How can Americans be so gullible? Or maybe the right word is….paranoid. 

Dinner: a frittata with shallots, red bell pepper, and Dubliner cheese, along with braised potatoes and a green salad.

Entertainment: More episodes of Netflix’ The Crown.

A Journal of the Plague Year–chapter 157

The Donald’s new look.

Friday, October 9

To my way of thinking, if Trump is going to kill off all further stimulus money and overthrow Obamacare with its protections for those with pre-existing medical conditions, then he should be required to adopt an accent like that of the villainous Boris Badenov of the Rocky and Bullwinkle cartoons.

I mean, Melania already sounds a good bit like Boris’s co-conspirator Natasha. Every so often Melania could chime in with: “Boris—I mean Donald—you are so evil!” 

Meanwhile, Bill Barr could announce: “Moose and Squirrel—I mean Biden and Harris—must die!”

Wouldn’t that clarify everything for any remaining undecided voters?

It complicates things a bit that Boris, or Donald, is also playing the part of the duo’s much-referenced Fearless Leader. But things were already complicated thanks to the existence of Trump runnin’ buddies Vladimir Putin and Kim Jong-un, who also play Fearless Leaders. Then there are Jair Bolsanario of Brazil, Rodrigo Duterte of the Philippines, Viktor Orban of Hungary, and Recep Tayyip Erdoğan of Turkey. Maybe the world can’t have too many Fearless Leaders.

At our house, the strongmen tend to be mechanical. The dictatorial thermostat was overthrown yesterday when it failed to impose order on the furnace; a new fearless thermostat had to be placed in power. Afterwards, Emily and I celebrated by taking our absentee ballots to the post office, getting ice cream, and sitting outside at the admirable but mysteriously now-overgrown Pussy’s Pond, across the street from the legendary Springs General Store. (The Pussy in question has nothing to do with Goldfinger, Billy Bush, or Access Hollywood, I believe, and is simply a name given in a more innocent time, when pussy willows were in bloom.)

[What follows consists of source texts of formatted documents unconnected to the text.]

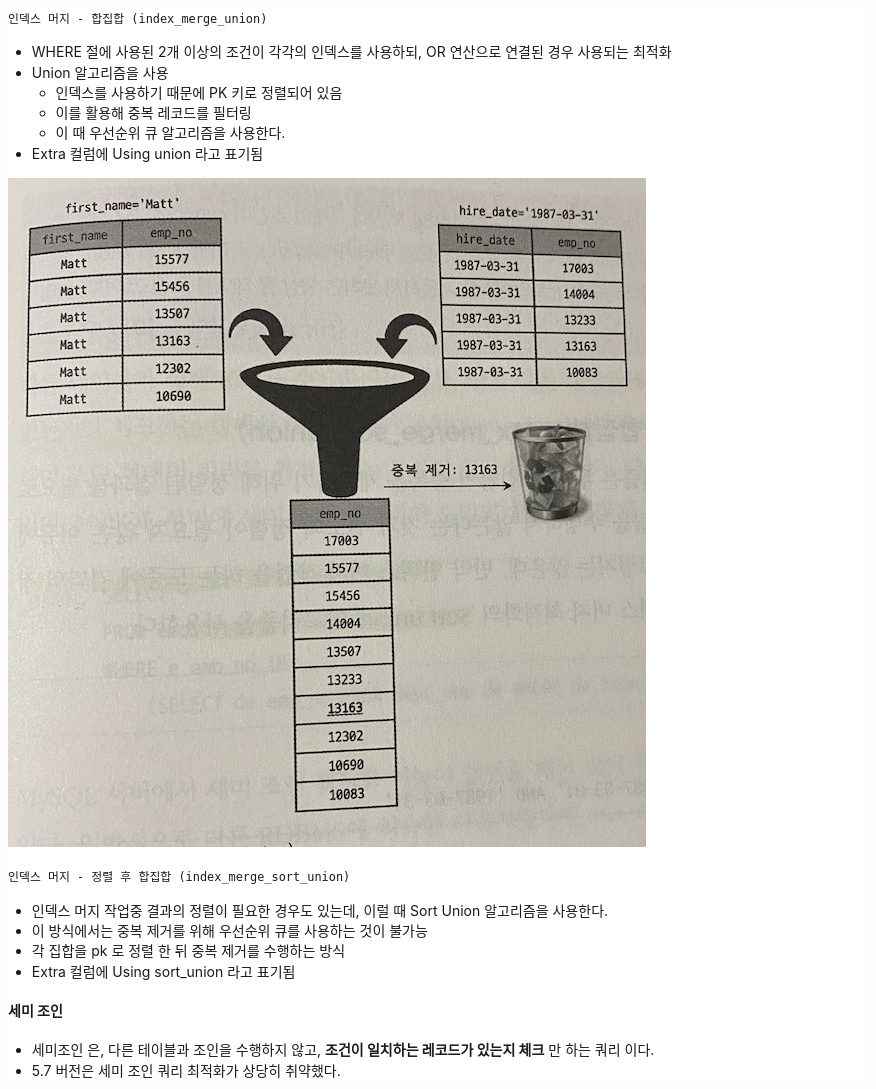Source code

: `인덱스 머지 - 합집합 (index_merge_union)`
- WHERE 절에 사용된 2개 이상의 조건이 각각의 인덱스를 사용하되, OR 연산으로 연결된 경우 사용되는 최적화
- Union 알고리즘을 사용
  - 인덱스를 사용하기 때문에 PK 키로 정렬되어 있음
  - 이를 활용해 중복 레코드를 필터링
  - 이 때 우선순위 큐 알고리즘을 사용한다.
- Extra 컬럼에 Using union 라고 표기됨

![MySQL Index Union](./images/mysql_index_union.png)

`인덱스 머지 - 정렬 후 합집합 (index_merge_sort_union)`
- 인덱스 머지 작업중 결과의 정렬이 필요한 경우도 있는데, 이럴 때 Sort Union 알고리즘을 사용한다.
- 이 방식에서는 중복 제거를 위해 우선순위 큐를 사용하는 것이 불가능
- 각 집합을 pk 로 정렬 한 뒤 중복 제거를 수행하는 방식
- Extra 컬럼에 Using sort_union 라고 표기됨

#### 세미 조인
- 세미조인 은, 다른 테이블과 조인을 수행하지 않고, **조건이 일치하는 레코드가 있는지 체크** 만 하는 쿼리 이다.
- 5.7 버전은 세미 조인 쿼리 최적화가 상당히 취약했다.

Trump says Kamala Harris is a Communist. Yet for some months, one Twitter meme has proclaimed that “Kamala Harris is a cop.” There are, perhaps, Communist cops, although we didn’t see any at all while we were in Cuba a couple of years back. Communist cops perhaps tend to keep a lower profile than candidates for the U.S. vice-presidency. So maybe Trump is wrong…although I wouldn’t want to make any hasty judgments.

“I’m a senior,” Boris/Donald confided in a video yesterday. “I know you don’t know that. Nobody knows that.” I mean, who would have guessed?

Looney, too, is the group that planned to kidnap Michigan Governor Gretchen Whitmer. The 13-member strong Wolverine Watchmen had summertime weapons-training sessions and occasional meetings in a shop basement that was accessible only via a trap door concealed beneath a rug. They spied on Whitmer’s vacation home, planned to buy explosives, and hoped to spark a civil war. “I just wanna make the world glow dude,” exclaimed one member of the apparently less-than-shadowy conspiracy. 

This afternoon I have conspired to make a pie crust that will house a quiche for tonight’s dinner. I used to make pie crust all the time with no problem, but in recent years I have lost the knack. Today’s went O.K., although rolling it out required lots of huffing and puffing. I have also been planning dinners for the next dozen days, so we can figure out what must go on the list for Peapod, whose next delivery is scheduled for October 20. The most challenging innovation in days to come will be ropa vieja—a Latin beef dish that I’ll put together after the Peapod delivery.

So, tonight’s dinner: quiche aux lardons and a lettuce and avocado salad.

Entertainment: More episodes of Better Call Saul, Borgen, and All Creatures Great and Small.